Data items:
***

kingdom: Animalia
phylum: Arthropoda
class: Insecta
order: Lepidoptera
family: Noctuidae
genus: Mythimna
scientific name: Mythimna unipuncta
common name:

***

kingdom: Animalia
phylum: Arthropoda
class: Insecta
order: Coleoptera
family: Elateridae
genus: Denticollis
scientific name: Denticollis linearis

***

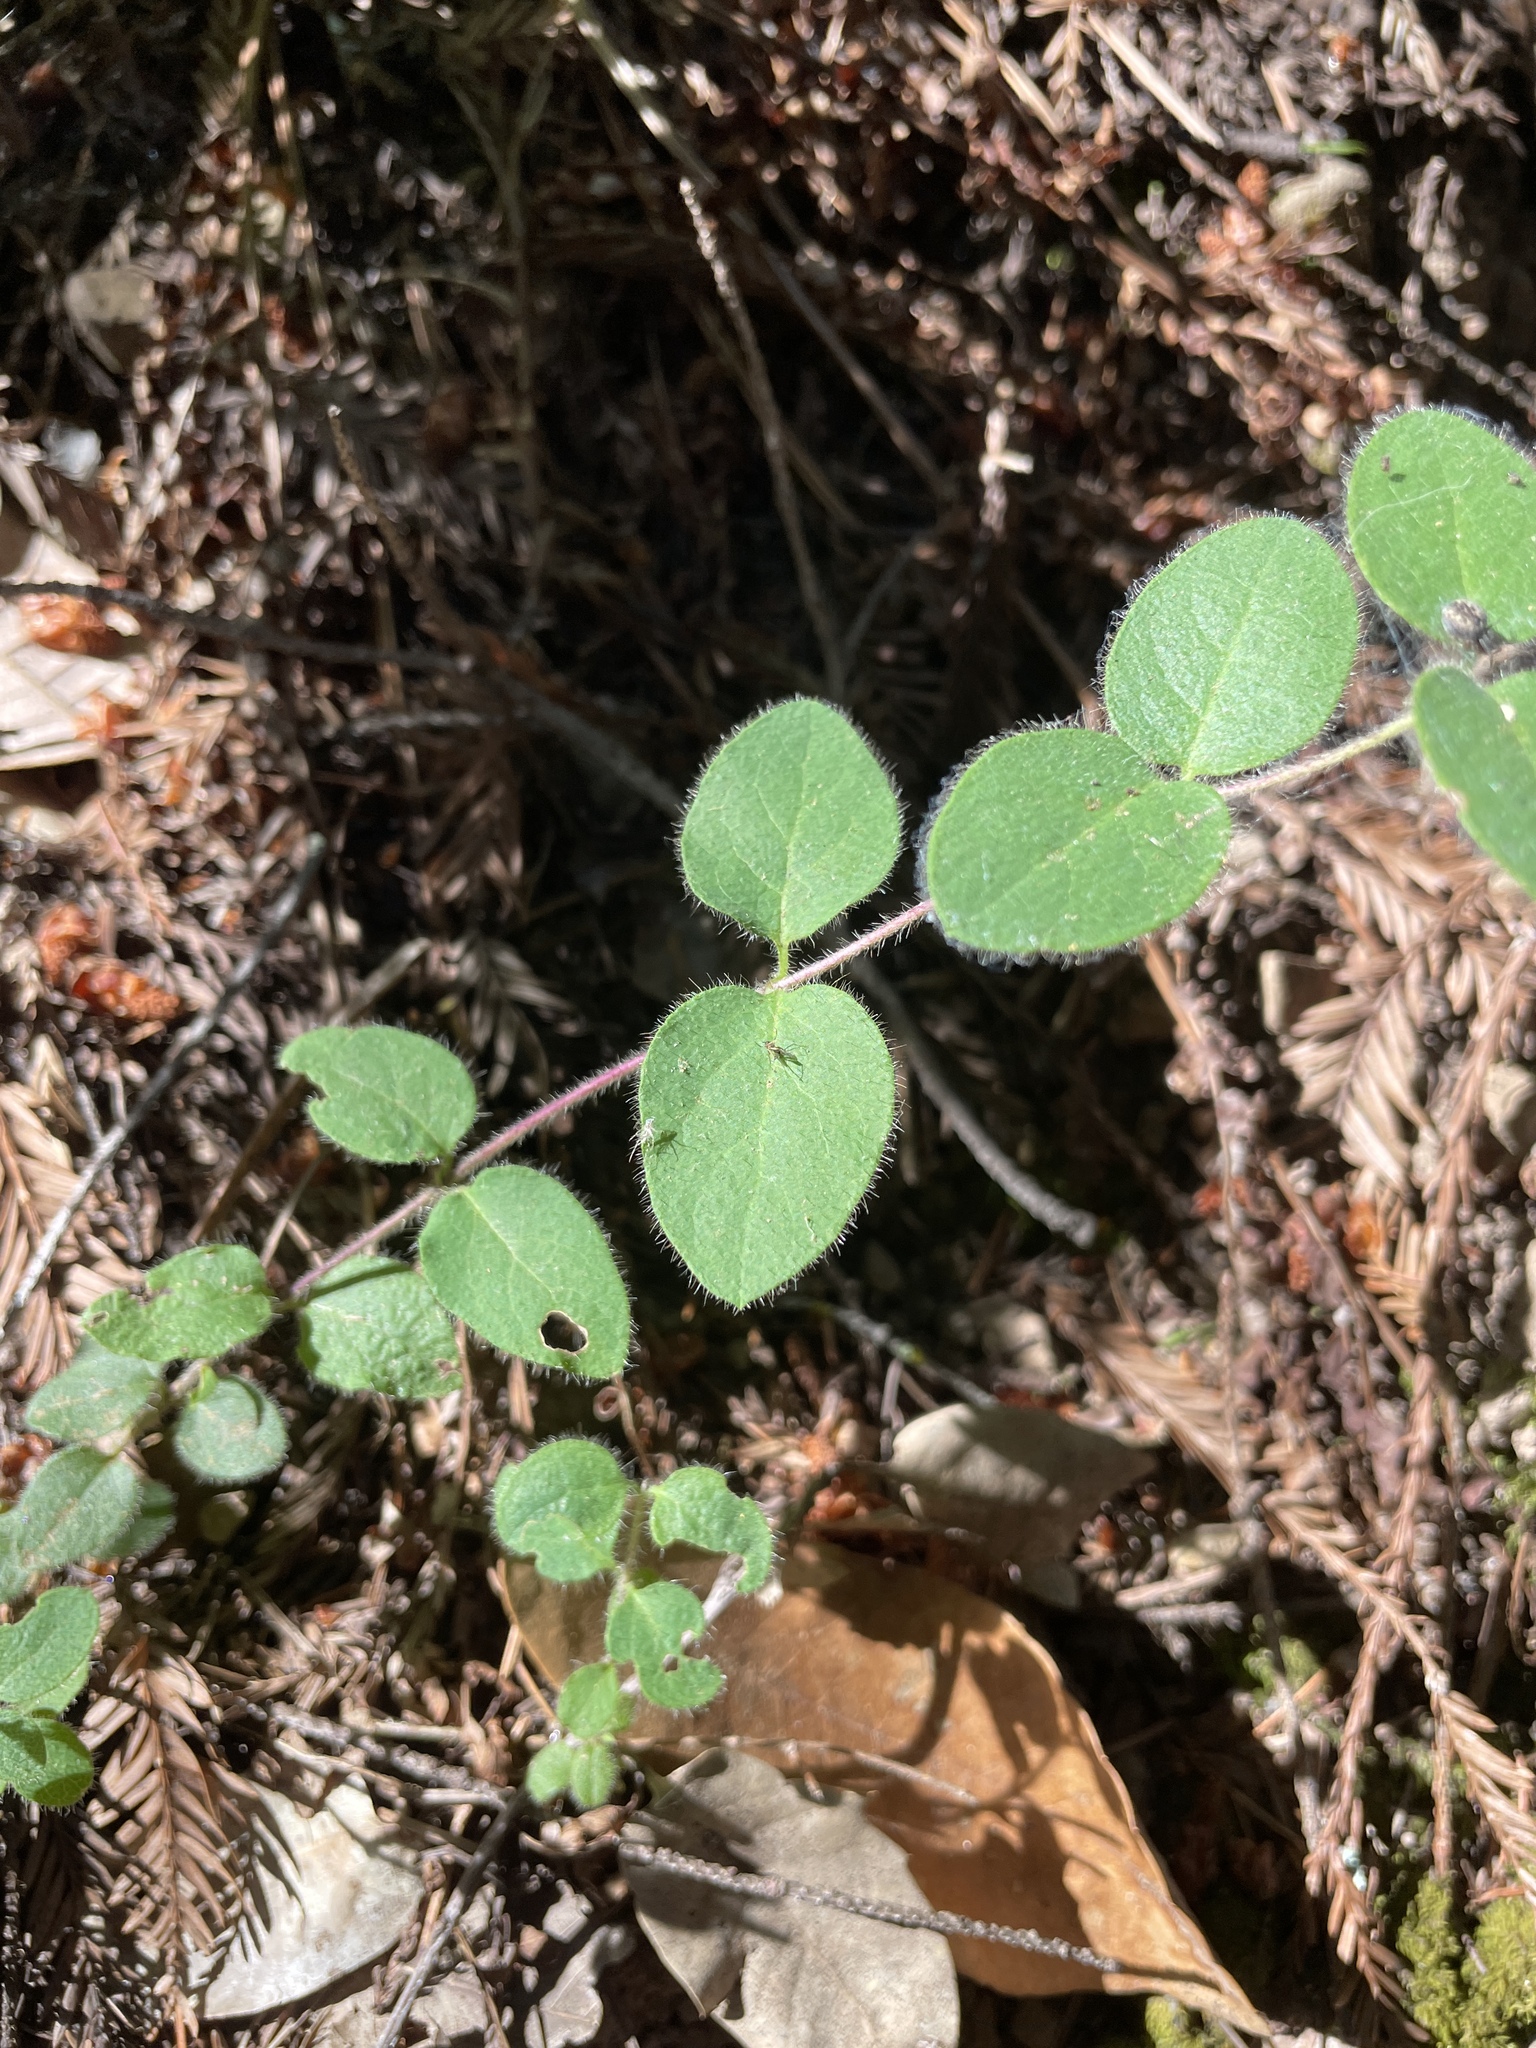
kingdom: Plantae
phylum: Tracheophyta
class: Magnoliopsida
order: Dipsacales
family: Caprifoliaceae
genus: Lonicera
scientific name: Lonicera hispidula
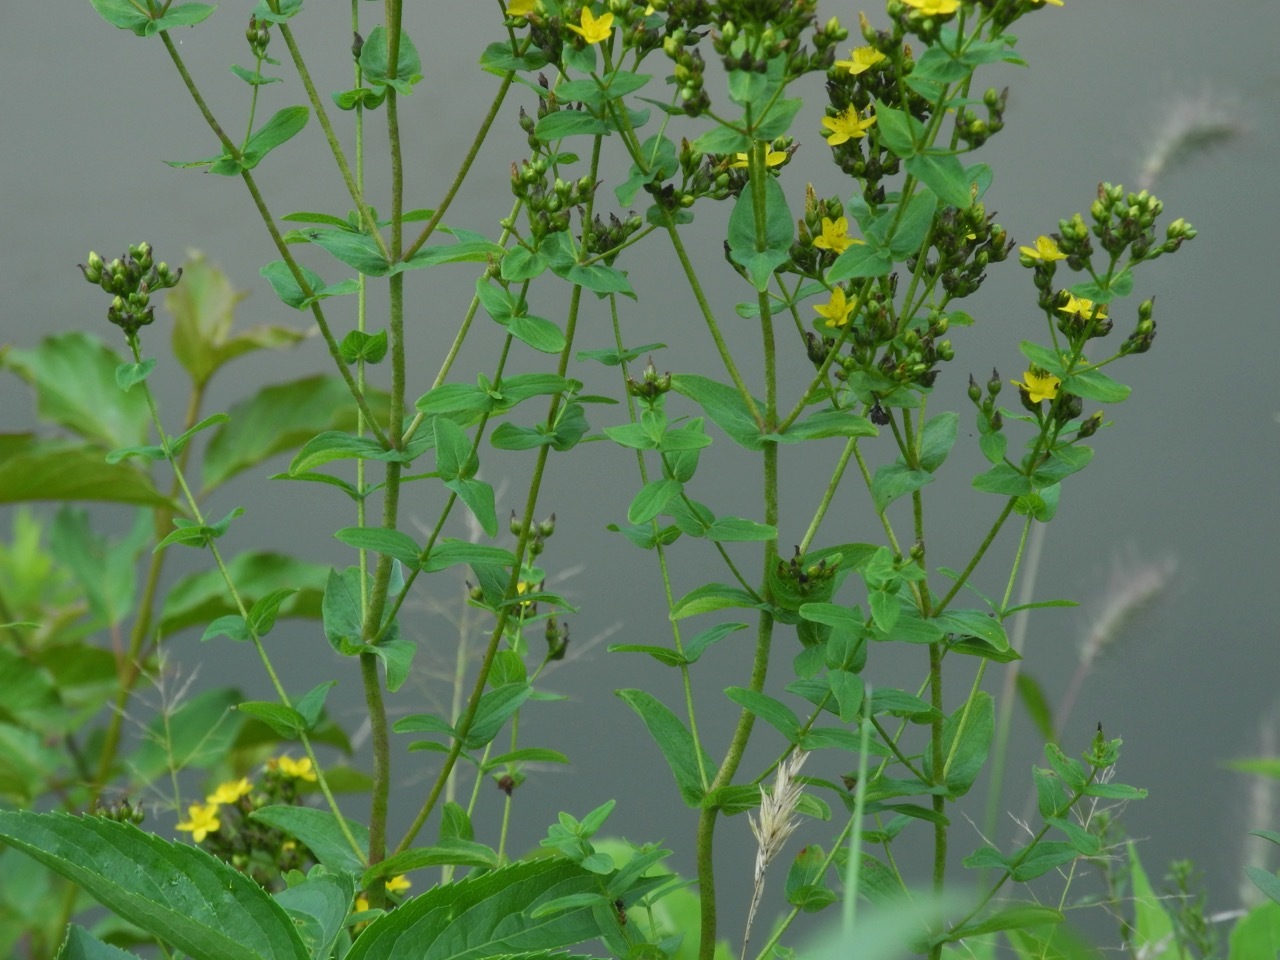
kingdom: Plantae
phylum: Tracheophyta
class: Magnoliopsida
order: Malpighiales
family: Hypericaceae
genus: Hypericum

***

Lay out the stretch of records from the line containing "order: Dipsacales" through the line containing "genus: Hypericum" as a JSON list of strings, one string per line, with blank lines and pictures left out.

[
  "order: Dipsacales",
  "family: Caprifoliaceae",
  "genus: Lonicera",
  "scientific name: Lonicera hispidula",
  "kingdom: Plantae",
  "phylum: Tracheophyta",
  "class: Magnoliopsida",
  "order: Malpighiales",
  "family: Hypericaceae",
  "genus: Hypericum"
]